-------- Excerpted records
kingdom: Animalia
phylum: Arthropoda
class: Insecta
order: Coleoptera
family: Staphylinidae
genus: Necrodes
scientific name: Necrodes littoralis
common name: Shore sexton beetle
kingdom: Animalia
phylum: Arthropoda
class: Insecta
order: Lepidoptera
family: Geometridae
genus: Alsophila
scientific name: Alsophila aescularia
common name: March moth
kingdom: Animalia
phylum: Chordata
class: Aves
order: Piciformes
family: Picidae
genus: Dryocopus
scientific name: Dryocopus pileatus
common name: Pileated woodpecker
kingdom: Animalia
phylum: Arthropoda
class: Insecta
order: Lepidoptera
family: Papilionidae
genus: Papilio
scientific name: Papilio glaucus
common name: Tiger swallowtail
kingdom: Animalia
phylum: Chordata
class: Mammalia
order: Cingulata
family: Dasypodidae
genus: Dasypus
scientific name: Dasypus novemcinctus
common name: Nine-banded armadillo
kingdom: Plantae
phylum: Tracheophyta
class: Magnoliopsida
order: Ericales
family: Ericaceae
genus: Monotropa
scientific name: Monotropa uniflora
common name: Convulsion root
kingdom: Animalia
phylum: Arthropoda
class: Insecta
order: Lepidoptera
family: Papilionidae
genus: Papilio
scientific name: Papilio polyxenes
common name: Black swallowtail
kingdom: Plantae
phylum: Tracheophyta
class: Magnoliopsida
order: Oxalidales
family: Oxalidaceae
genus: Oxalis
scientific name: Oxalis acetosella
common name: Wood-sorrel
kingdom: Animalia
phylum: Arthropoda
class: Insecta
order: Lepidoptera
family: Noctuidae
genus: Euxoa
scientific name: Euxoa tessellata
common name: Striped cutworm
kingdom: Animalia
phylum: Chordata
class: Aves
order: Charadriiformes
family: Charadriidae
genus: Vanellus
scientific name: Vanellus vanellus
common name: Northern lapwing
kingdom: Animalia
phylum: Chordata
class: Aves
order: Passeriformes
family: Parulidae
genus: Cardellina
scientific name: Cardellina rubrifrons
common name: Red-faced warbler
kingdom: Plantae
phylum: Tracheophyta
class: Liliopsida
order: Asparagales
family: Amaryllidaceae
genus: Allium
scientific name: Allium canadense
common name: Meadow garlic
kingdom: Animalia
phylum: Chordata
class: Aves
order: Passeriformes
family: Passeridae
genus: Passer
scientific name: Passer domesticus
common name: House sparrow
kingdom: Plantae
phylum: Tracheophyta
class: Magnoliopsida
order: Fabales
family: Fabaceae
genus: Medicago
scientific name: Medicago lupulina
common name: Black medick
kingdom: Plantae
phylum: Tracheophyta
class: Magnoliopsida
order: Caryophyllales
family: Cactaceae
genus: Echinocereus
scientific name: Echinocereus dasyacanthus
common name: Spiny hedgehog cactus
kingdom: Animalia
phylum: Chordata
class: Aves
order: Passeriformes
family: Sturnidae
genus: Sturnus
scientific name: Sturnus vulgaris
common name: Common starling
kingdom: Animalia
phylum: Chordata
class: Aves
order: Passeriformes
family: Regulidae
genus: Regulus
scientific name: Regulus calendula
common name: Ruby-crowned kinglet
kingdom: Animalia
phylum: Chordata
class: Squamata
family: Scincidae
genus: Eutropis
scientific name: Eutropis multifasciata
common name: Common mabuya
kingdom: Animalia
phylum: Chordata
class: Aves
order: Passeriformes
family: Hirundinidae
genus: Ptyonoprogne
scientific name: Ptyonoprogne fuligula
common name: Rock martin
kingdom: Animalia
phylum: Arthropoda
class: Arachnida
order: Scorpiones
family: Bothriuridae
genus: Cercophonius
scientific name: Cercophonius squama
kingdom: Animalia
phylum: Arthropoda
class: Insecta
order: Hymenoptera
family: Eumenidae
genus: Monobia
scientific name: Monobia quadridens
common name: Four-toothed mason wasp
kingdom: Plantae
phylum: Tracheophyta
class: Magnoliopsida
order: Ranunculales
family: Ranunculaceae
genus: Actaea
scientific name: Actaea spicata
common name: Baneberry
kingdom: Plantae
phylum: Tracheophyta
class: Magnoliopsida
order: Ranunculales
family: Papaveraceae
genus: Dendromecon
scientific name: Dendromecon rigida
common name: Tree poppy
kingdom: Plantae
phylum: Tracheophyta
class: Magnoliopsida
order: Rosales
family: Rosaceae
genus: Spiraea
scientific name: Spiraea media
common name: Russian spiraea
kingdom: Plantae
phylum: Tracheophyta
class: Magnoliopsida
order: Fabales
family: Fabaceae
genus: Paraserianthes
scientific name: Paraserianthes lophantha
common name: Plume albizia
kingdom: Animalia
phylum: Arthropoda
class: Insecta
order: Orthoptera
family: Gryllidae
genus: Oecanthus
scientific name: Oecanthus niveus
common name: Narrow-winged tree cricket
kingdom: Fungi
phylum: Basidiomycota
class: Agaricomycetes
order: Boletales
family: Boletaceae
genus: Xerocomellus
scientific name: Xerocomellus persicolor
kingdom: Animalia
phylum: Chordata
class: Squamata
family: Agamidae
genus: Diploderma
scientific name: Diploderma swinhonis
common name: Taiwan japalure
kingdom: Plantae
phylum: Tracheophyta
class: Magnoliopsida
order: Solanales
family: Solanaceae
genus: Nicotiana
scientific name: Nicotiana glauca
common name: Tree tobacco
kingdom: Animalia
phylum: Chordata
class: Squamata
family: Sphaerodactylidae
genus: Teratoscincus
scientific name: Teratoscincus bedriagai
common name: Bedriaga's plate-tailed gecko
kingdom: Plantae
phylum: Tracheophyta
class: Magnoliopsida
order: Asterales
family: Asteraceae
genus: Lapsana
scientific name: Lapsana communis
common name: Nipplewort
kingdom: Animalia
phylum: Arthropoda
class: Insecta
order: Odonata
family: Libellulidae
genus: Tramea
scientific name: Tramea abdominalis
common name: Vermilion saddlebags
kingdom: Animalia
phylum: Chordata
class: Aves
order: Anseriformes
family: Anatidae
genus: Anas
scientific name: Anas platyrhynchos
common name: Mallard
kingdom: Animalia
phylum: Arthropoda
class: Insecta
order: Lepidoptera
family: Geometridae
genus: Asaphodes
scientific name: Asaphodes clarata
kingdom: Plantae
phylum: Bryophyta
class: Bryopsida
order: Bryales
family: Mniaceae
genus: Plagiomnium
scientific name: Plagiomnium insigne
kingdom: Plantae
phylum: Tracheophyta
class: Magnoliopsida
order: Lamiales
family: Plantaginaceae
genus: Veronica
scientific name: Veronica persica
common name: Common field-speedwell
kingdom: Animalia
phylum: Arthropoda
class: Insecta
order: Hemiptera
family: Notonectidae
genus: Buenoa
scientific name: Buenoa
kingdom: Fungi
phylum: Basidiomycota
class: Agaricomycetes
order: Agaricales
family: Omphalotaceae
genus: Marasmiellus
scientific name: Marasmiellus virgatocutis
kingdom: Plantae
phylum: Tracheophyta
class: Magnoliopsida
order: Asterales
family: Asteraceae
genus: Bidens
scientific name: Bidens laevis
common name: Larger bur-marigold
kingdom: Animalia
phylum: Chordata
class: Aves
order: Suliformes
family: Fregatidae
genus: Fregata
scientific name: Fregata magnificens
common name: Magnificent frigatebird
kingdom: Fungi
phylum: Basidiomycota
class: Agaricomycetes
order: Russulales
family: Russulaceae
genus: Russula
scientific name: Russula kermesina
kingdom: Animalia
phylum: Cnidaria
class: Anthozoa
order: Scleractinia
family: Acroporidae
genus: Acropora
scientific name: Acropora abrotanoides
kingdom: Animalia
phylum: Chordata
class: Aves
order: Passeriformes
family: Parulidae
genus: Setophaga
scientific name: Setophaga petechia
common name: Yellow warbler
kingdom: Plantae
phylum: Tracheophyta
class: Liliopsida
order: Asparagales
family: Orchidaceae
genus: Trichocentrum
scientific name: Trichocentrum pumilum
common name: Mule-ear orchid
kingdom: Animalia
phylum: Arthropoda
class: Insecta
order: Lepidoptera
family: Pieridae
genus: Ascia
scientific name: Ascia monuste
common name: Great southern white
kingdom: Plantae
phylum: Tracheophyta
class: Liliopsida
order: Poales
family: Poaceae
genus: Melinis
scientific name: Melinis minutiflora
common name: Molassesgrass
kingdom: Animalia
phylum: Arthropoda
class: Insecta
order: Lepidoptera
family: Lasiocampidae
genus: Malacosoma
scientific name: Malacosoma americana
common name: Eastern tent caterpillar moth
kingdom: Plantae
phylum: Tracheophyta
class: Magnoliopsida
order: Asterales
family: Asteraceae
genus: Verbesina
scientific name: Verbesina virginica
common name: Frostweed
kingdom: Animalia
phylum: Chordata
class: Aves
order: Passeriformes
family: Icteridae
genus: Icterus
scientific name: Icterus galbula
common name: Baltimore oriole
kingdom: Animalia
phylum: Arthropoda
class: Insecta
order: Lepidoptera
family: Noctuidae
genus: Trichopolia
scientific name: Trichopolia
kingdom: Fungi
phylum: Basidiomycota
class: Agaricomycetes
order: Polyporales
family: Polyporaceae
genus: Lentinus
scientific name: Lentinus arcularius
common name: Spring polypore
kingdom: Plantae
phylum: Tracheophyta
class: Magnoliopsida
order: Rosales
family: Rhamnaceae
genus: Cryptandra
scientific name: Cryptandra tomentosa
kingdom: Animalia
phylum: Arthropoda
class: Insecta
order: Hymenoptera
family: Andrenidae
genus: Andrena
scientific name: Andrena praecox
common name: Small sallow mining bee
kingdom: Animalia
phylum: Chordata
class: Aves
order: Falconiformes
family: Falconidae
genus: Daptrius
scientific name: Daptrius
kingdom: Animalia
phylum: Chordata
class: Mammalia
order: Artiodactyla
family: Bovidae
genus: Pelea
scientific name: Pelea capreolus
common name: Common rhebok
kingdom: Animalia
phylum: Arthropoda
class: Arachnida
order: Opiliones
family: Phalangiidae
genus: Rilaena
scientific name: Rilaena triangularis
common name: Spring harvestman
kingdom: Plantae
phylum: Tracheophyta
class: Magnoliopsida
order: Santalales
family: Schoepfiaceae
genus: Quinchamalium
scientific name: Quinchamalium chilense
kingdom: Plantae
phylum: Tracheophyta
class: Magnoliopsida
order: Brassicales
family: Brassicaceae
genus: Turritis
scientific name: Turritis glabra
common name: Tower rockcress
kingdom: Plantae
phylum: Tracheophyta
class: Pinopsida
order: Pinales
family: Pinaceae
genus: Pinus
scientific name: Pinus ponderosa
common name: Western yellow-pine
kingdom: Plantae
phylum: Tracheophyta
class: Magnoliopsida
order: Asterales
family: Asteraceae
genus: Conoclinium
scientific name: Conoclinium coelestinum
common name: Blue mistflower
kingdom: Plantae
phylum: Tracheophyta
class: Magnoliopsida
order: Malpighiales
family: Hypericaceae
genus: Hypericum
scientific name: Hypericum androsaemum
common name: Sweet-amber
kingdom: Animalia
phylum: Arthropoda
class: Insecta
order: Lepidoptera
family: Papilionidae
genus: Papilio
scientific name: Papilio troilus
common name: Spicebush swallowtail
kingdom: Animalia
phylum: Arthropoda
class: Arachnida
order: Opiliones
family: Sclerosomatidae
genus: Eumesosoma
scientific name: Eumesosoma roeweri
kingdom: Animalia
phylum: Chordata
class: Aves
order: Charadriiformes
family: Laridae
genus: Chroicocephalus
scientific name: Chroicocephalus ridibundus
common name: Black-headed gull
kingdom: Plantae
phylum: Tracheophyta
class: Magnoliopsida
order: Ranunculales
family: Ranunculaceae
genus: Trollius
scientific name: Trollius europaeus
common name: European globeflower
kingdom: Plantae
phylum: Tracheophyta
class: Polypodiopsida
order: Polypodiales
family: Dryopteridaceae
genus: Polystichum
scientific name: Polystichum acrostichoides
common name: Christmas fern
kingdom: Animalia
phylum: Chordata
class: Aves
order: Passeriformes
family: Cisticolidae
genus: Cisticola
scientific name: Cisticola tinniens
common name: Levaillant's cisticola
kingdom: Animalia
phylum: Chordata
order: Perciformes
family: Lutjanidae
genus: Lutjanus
----------------
- [Short exercise]: Copy the records word for word, from the first line through the line containing "scientific name: Papilio glaucus".

- [Exercise output]:
kingdom: Animalia
phylum: Arthropoda
class: Insecta
order: Coleoptera
family: Staphylinidae
genus: Necrodes
scientific name: Necrodes littoralis
common name: Shore sexton beetle
kingdom: Animalia
phylum: Arthropoda
class: Insecta
order: Lepidoptera
family: Geometridae
genus: Alsophila
scientific name: Alsophila aescularia
common name: March moth
kingdom: Animalia
phylum: Chordata
class: Aves
order: Piciformes
family: Picidae
genus: Dryocopus
scientific name: Dryocopus pileatus
common name: Pileated woodpecker
kingdom: Animalia
phylum: Arthropoda
class: Insecta
order: Lepidoptera
family: Papilionidae
genus: Papilio
scientific name: Papilio glaucus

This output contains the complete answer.